Seite -

FRANKFURTER RUNDSCHAU

Wo Klimawandel das Leben verändert

Amadou Dan Kouré

Krankenhäuser in kleinen staubigen Städten, kleine Kinder, die neben ihren Müttern in den Betten liegen und deren schwere Mangelernährung für jedermann sichtbar ist. Die Haut spannt sich dünn über ihre mageren Knochen, Plastikschläuche verdecken ihre kleinen Gesichter. Ein paar werden überleben, andere nicht. Niger ist eines der ärmsten Länder der Welt mit einer der höchsten Kindersterblichkeitsraten. Jedes zehnte Kind erlebt seinen fünften Geburtstag nicht. Das hat verschiedene Gründe. Armut, hohes Bevölkerungswachstum und fehlendes Wissen über Ernährung sind wichtige Ursachen.

In meinen dreizehn Jahren bei Care habe ich aber auch miterlebt, wie extreme Wetterverhältnisse und Dürreperioden Gemeinden immer wieder zurückwerfen. Armut und Hunger hängen in diesem Teil der Welt fast immer auch mit dem Klimawandel zusammen. Niger ist davon besonders stark betroffen. Ganze Dörfer müssen mit immer weniger Wasser auskommen, da die Regenperioden kürzer werden und sich kaum noch vorhersagen lassen. Eine Katastrophe für das Wüstenland, in dem sowieso nur zwölf Prozent der Böden fruchtbares Ackerland sind. Trotzdem arbeiten 80 Prozent der Bevölkerung in der Landwirtschaft und sind von ihr für Nahrungsmittel und Einkommen abhängig. Die Dürren lassen ihre Ernten vertrocknen. Ergebnis: Niger hat eine der höchsten Armuts- und Unterernährungsraten der Welt.

Aufgabe 1 - Gib alle Zeilen mit den Uhrzeiten noch einmal wieder und ersetze darin „none“ durch „keine“. Lass die Bilder weg.

Erfasste Daten -

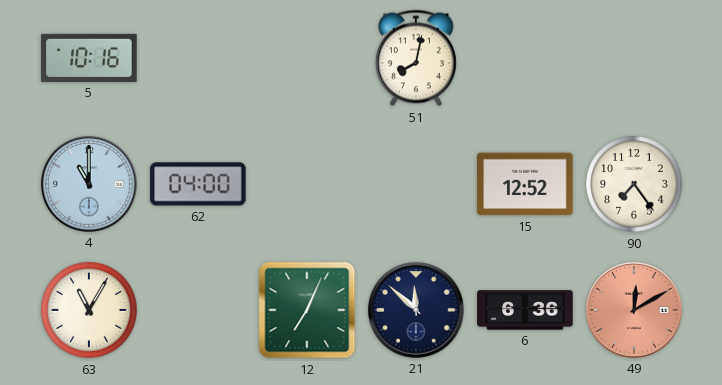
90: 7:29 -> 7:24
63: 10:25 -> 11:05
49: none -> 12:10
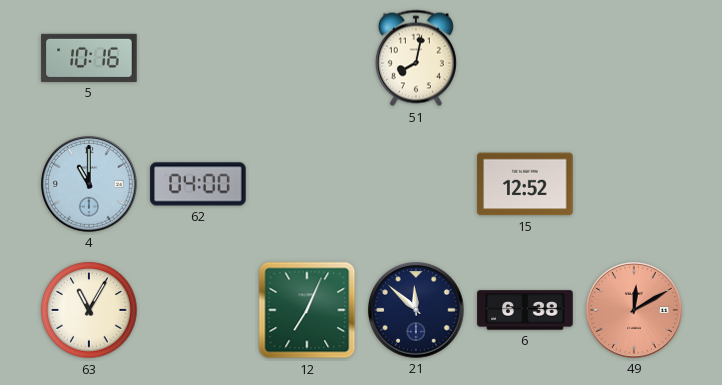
90: 7:24 -> none
6: 6:36 -> 6:38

Aufgabe 2 - Führe den Text über den Klimawandel in Niger im Anschluss an seinen letzten Satz fort.

Antwort 1 -
90: 7:29 -> 7:24
63: 10:25 -> 11:05
49: keine -> 12:10
90: 7:24 -> keine
6: 6:36 -> 6:38

Antwort 2 -
Für die Menschen in Niger ist der Klimawandel nicht abstrakt. Ganz im Gegenteil. Er ist tägliche Realität mit ganz konkreten Folgen für das Leben der Menschen. Wenn der Regen ausbleibt und sich die Jahreszeiten verändern, leiden darunter Ernte und Viehzucht. Aber das ist nur ein Teil der Geschichte. Denn die Gemeinden sehen nicht tatenlos diesen Veränderungen zu, sie wehren sich. Sie suchen nach Möglichkeiten, sich an den Klimawandel anzupassen und für zukünftige Katastrophen zu wappnen. Sie wägen die Risiken ab, schützen sich selbst und ihre Nachbarn und werden widerstandsfähiger.

In den letzten Jahren hat Care den Gemeinden dabei geholfen, die größten klimabedingten Risiken für ihre Dörfer zu benennen. Wir untersuchen verschiedene Gefahren und entwerfen dazu Lösungsszenarien. Was können die Menschen tun, wenn es weniger regnet? Wie können sie ihre Tiere vor dem Hungertod retten, wenn kein Gras mehr wächst? Welche alternativen Einkommensquellen gibt es, wenn keine Ernte auf dem Markt verkauft werden kann? Solche und andere Pläne zur Anpassung an den Klimawandel waren bisher sehr erfolgreich.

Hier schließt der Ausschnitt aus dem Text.